Raimi doesn’t lead, guide, or lecture us about these characters or their moral standings. Instead, he amplifies their ugliest, most deeply ingrained traits. His use of satire and exaggeration pushes the film beyond realism and into excess, occasionally veering into caricature, but it works. The system that allows Bradley to thrive collapses in on itself, stripped of the audience and structures that once upheld it. McAdams powerfully conveys the invisible labor and emotional exhaustion imposed on those at the lower rungs of corporate hierarchies, but the question remains: is it Linda who defeats Bradley, or is it the false system that can only function within society — not on a remote island?

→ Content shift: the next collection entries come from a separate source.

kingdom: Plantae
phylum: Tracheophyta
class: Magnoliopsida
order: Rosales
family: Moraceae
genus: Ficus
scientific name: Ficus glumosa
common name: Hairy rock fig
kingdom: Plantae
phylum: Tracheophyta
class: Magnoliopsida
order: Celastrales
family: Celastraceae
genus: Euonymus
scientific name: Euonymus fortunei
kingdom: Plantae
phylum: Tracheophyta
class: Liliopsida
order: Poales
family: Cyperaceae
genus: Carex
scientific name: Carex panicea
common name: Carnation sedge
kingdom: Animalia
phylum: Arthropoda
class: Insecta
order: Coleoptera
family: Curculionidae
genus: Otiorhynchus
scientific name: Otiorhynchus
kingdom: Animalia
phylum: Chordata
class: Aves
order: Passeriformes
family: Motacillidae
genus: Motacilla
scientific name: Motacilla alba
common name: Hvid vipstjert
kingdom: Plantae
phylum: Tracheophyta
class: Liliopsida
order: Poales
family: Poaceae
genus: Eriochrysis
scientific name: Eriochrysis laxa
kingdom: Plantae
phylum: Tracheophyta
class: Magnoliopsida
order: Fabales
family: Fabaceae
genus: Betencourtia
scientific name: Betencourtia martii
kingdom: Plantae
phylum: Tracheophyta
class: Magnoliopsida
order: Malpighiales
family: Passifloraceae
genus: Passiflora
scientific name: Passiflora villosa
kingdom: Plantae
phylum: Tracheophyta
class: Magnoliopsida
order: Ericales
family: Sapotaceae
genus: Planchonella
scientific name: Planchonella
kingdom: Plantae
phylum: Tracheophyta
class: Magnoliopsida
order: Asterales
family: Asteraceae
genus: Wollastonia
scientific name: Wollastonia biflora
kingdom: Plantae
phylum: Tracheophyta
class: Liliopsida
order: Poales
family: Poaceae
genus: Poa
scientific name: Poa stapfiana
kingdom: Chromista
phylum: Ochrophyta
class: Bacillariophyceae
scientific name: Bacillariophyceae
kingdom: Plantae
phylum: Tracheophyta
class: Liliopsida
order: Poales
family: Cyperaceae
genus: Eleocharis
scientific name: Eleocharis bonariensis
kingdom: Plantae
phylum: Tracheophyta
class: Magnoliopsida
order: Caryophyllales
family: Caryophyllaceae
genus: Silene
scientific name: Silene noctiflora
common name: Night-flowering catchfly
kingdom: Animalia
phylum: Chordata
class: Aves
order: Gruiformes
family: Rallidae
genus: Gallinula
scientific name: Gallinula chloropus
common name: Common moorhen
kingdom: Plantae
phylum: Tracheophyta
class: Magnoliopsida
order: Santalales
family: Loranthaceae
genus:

Send Help ultimately isn’t about surviving an island so much as surviving under a system that mistakes inheritance for competence and palatability for value. Raimi strips that system of its polish, protections, and performative audience, leaving behind only what people are capable of when power can no longer be staged. What remains is ugly, violent, and often funny — but also revealing. In a world where authority is frequently handed down rather than earned, Raimi suggests that survival belongs not to those who look the part, but to those who were doing the work all along.